The Crown Prosecution Service (CPS) said that the social media network would help it contend with criminal activity such as using the internet to post explicit images of former partners, an offense under the new revenge pornography laws and the monitoring and stalking of victims using spyware and GPS.
Jenny Hopkins, chief crown prosecutor and the CPS lead on violence against women, told the Guardian that Twitter experts were coming to advice prosecutors and update their skills and knowledge on the matter.
“Social media is increasingly being used as a tool against women and I think it is really positive that Twitter is going to be training our lawyers in the months ahead,” Hopkins said.
Police and prosecutors are also seeing an increasing number of cases in which individuals are using social media to facilitate crimes against women, including rape, blackmail, grooming, harassment and sexual violence.
The CPS is publishing new guidelines on prosecuting new and emerging social media crimes. For the first time, violence against women and girls has been highlighted as an area in which social media is being used by perpetrators.
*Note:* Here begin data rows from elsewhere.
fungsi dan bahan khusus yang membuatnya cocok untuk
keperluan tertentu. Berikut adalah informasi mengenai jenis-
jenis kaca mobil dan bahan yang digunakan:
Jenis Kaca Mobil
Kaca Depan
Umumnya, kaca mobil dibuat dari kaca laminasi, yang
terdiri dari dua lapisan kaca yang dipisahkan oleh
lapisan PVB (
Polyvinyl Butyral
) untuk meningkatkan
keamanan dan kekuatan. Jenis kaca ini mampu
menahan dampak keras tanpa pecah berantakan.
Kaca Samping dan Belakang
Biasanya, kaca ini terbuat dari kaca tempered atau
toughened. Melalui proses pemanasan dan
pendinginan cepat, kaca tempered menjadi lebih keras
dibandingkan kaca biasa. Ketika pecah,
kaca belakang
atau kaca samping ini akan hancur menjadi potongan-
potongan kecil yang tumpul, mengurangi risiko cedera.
The guidelines are now out to public consultation for six weeks.
According to a 2015 UN report, 18 percent of women have experienced a form of cyber-violence, a definition covering hacking, harassment, surveillance and revenge porn.
Nick Pickles, Twitter’s head of UK public policy, said he hoped that by working with the CPS to give prosecutors an in-depth understanding of the social network and the rapid development of digital communication platforms, UK citizens would be better protected.